*JOB:* Update the records by changing "Metaalboortje" to "Staalboortje" and keeping everything else the same. Leave the pictures out of your answer.

----- DATA -----

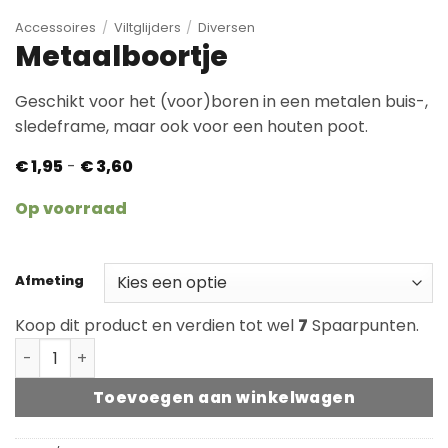
Accessoires
/
Viltglijders
/
Diversen
Metaalboortje
Geschikt voor het (voor)boren in een metalen buis-,
sledeframe, maar ook voor een houten poot.
Prijsklasse:
€
1,95
-
€
3,60
€ 1,95
tot
Op voorraad
€ 3,60
Afmeting
Koop dit product en verdien tot wel
7
Spaarpunten.
Metaalboortje aantal
Toevoegen aan winkelwagen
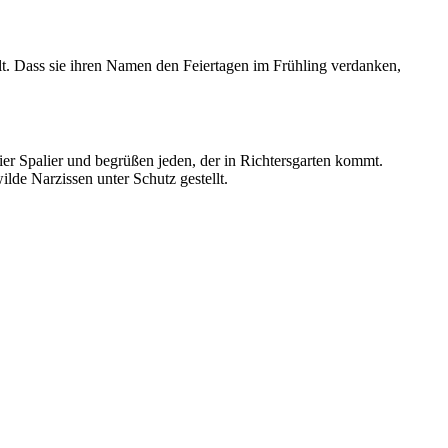
lt. Dass sie ihren Namen den Feiertagen im Frühling verdanken,
hier Spalier und begrüßen jeden, der in Richtersgarten kommt.
lde Narzissen unter Schutz gestellt.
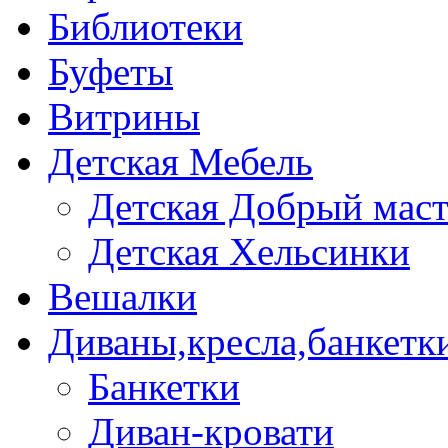
Библиотеки
Буфеты
Витрины
Детская Мебель
Детская Добрый мас
Детская Хельсинки
Вешалки
Диваны,кресла,банкетк
Банкетки
Диван-кровати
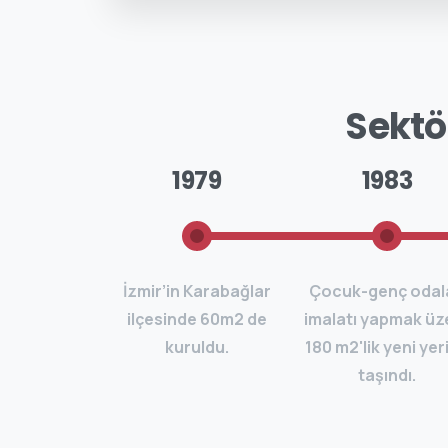
Sektördeki 
1979
1983
İzmir’in Karabağlar
Çocuk-genç odal
ilçesinde 60m2 de
imalatı yapmak üz
kuruldu.
180 m2'lik yeni yer
taşındı.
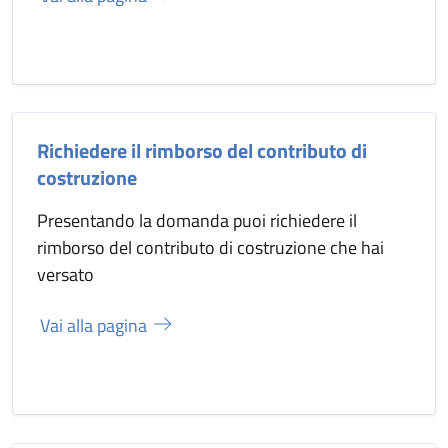
Richiedere il rimborso del contributo di
costruzione
Presentando la domanda puoi richiedere il
rimborso del contributo di costruzione che hai
versato
Vai alla pagina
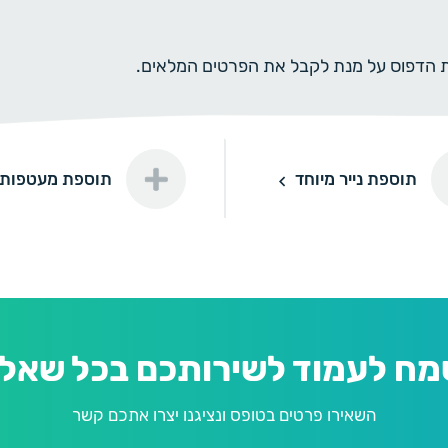
ית הדפוס על מנת לקבל את הפרטים המלאים.
יר מיוחד
תוספת מעטפות
תוספת נייר מיוחד
תוספת מעטפות
חד דורינה
דורינה
חד פנינה
פנינה
מח לעמוד לשירותכם בכל שאלה
השאירו פרטים בטופס ונציגנו יצרו אתכם קשר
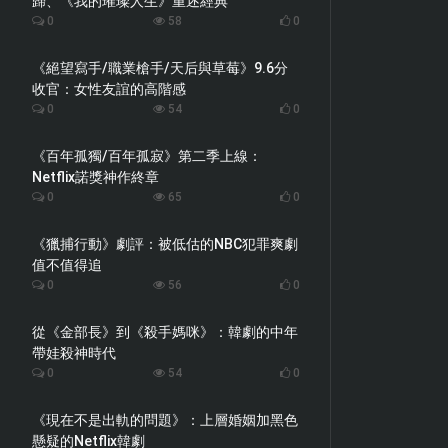
歸、《我的璀璨人生》重述經典
0
58
0
《絕望寫手/職業槍手/天后與草莓》9.6分
收官：女性友誼的高階感
0
54
0
《百年孤獨/百年孤寂》第二季上線：
Netflix諾獎神作終章
0
65
0
《獵捕行動》劇評：被低估的NBC犯罪爽劇
值不值得追
0
56
0
從《金部長》到《殺手媽咪》：韓劇的中年
帶娃殺神時代
0
54
0
《現在不是出軌的問題》：上層婚姻加黑色
懸疑的Netflix韓劇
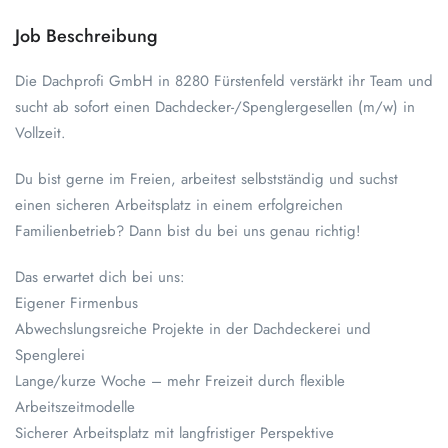
Job Beschreibung
Die Dachprofi GmbH in 8280 Fürstenfeld verstärkt ihr Team und
sucht ab sofort einen Dachdecker-/Spenglergesellen (m/w) in
Vollzeit.
Du bist gerne im Freien, arbeitest selbstständig und suchst
einen sicheren Arbeitsplatz in einem erfolgreichen
Familienbetrieb? Dann bist du bei uns genau richtig!
Das erwartet dich bei uns:
Eigener Firmenbus
Abwechslungsreiche Projekte in der Dachdeckerei und
Spenglerei
Lange/kurze Woche – mehr Freizeit durch flexible
Arbeitszeitmodelle
Sicherer Arbeitsplatz mit langfristiger Perspektive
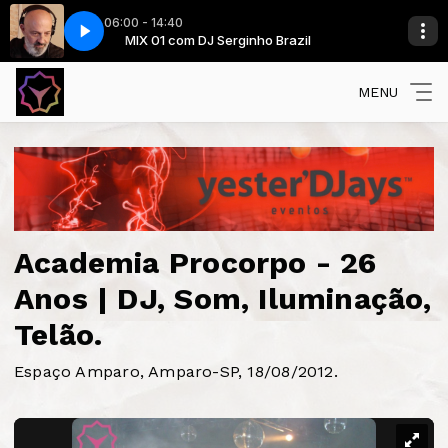
06:00 - 14:40
il
censored)
MIX 01 com DJ Serginho Brazil
Sak Noel - Loca People (Uncensored)
MENU
Academia Procorpo - 26
Anos | DJ, Som, Iluminação,
Telão.
Espaço Amparo, Amparo-SP, 18/08/2012.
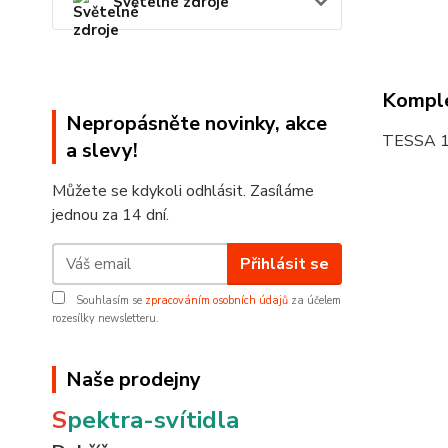
Světelné zdroje
Komple
Nepropásněte novinky, akce
TESSA 
a slevy!
Můžete se kdykoli odhlásit. Zasíláme
jednou za 14 dní.
Přihlásit se
Souhlasím se
zpracováním osobních údajů
za účelem
rozesílky newsletteru.
Naše prodejny
S
pektra-svítidla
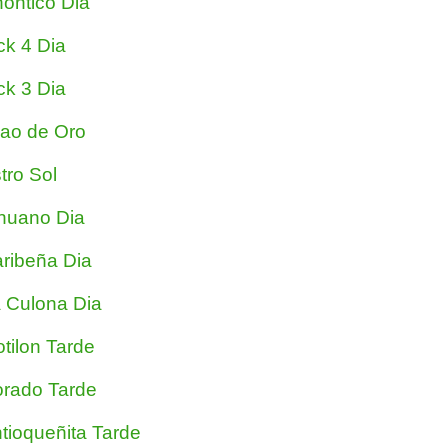
ontico Dia
ck 4 Dia
ck 3 Dia
jao de Oro
tro Sol
nuano Dia
ribeña Dia
 Culona Dia
tilon Tarde
rado Tarde
tioqueñita Tarde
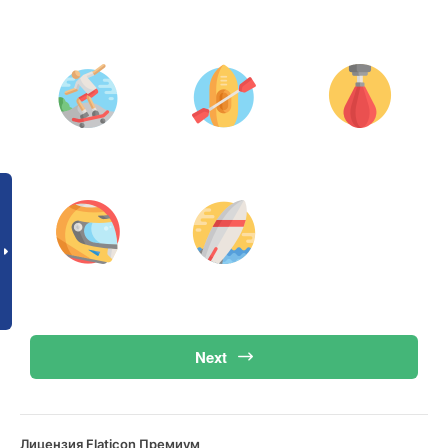
Next
Лицензия Flaticon Премиум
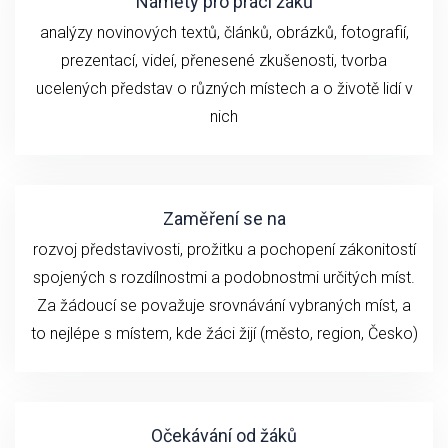
Náměty pro práci žáků
analýzy novinových textů, článků, obrázků, fotografií,
prezentací, videí, přenesené zkušenosti, tvorba
ucelených představ o různých místech a o životě lidí v
nich
Zaměření se na
rozvoj představivosti, prožitku a pochopení zákonitostí
spojených s rozdílnostmi a podobnostmi určitých míst.
Za žádoucí se považuje srovnávání vybraných míst, a
to nejlépe s místem, kde žáci žijí (město, region, Česko)
Očekávání od žáků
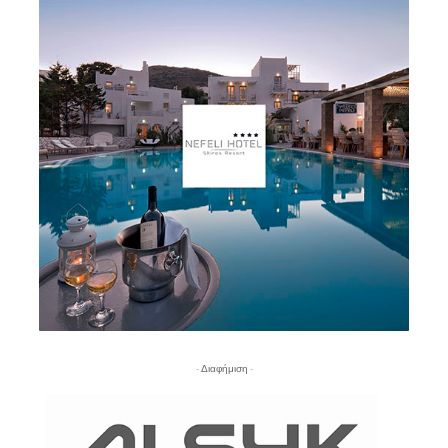
- Διαφήμιση -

-----

*RESULT:*
Accessoires
/
Viltglijders
/
Diversen
Staalboortje
Geschikt voor het (voor)boren in een metalen buis-,
sledeframe, maar ook voor een houten poot.
Prijsklasse:
€
1,95
-
€
3,60
€ 1,95
tot
Op voorraad
€ 3,60
Afmeting
Koop dit product en verdien tot wel
7
Spaarpunten.
Staalboortje aantal
Toevoegen aan winkelwagen
lt. Dass sie ihren Namen den Feiertagen im Frühling verdanken,
hier Spalier und begrüßen jeden, der in Richtersgarten kommt.
lde Narzissen unter Schutz gestellt.
Библиотеки
Буфеты
Витрины
Детская Мебель
Детская Добрый мас
Детская Хельсинки
Вешалки
Диваны,кресла,банкетк
Банкетки
Диван-кровати
Sektördeki 
1979
1983
İzmir’in Karabağlar
Çocuk-genç odal
ilçesinde 60m2 de
imalatı yapmak üz
kuruldu.
180 m2'lik yeni yer
taşındı.
Richiedere il rimborso del contributo di
costruzione
Presentando la domanda puoi richiedere il
rimborso del contributo di costruzione che hai
versato
Vai alla pagina
ית הדפוס על מנת לקבל את הפרטים המלאים.
יר מיוחד
תוספת מעטפות
תוספת נייר מיוחד
תוספת מעטפות
חד דורינה
דורינה
חד פנינה
פנינה
מח לעמוד לשירותכם בכל שאלה
השאירו פרטים בטופס ונציגנו יצרו אתכם קשר
歸、《我的璀璨人生》重述經典
0
58
0
《絕望寫手/職業槍手/天后與草莓》9.6分
收官：女性友誼的高階感
0
54
0
《百年孤獨/百年孤寂》第二季上線：
Netflix諾獎神作終章
0
65
0
《獵捕行動》劇評：被低估的NBC犯罪爽劇
值不值得追
0
56
0
從《金部長》到《殺手媽咪》：韓劇的中年
帶娃殺神時代
0
54
0
《現在不是出軌的問題》：上層婚姻加黑色
懸疑的Netflix韓劇
Job Beschreibung
Die Dachprofi GmbH in 8280 Fürstenfeld verstärkt ihr Team und
sucht ab sofort einen Dachdecker-/Spenglergesellen (m/w) in
Vollzeit.
Du bist gerne im Freien, arbeitest selbstständig und suchst
einen sicheren Arbeitsplatz in einem erfolgreichen
Familienbetrieb? Dann bist du bei uns genau richtig!
Das erwartet dich bei uns:
Eigener Firmenbus
Abwechslungsreiche Projekte in der Dachdeckerei und
Spenglerei
Lange/kurze Woche – mehr Freizeit durch flexible
Arbeitszeitmodelle
Sicherer Arbeitsplatz mit langfristiger Perspektive
06:00 - 14:40
il
censored)
MIX 01 com DJ Serginho Brazil
Sak Noel - Loca People (Uncensored)
MENU
Academia Procorpo - 26
Anos | DJ, Som, Iluminação,
Telão.
Espaço Amparo, Amparo-SP, 18/08/2012.
Světelné zdroje
Komple
Nepropásněte novinky, akce
TESSA 
a slevy!
Můžete se kdykoli odhlásit. Zasíláme
jednou za 14 dní.
Přihlásit se
Souhlasím se
zpracováním osobních údajů
za účelem
rozesílky newsletteru.
Naše prodejny
S
pektra-svítidla
ontico Dia
ck 4 Dia
ck 3 Dia
jao de Oro
tro Sol
nuano Dia
ribeña Dia
 Culona Dia
tilon Tarde
rado Tarde
tioqueñita Tarde
Next
Лицензия Flaticon Премиум
Náměty pro práci žáků
analýzy novinových textů, článků, obrázků, fotografií,
prezentací, videí, přenesené zkušenosti, tvorba
ucelených představ o různých místech a o životě lidí v
nich
Zaměření se na
rozvoj představivosti, prožitku a pochopení zákonitostí
spojených s rozdílnostmi a podobnostmi určitých míst.
Za žádoucí se považuje srovnávání vybraných míst, a
to nejlépe s místem, kde žáci žijí (město, region, Česko)
Očekávání od žáků
- Διαφήμιση -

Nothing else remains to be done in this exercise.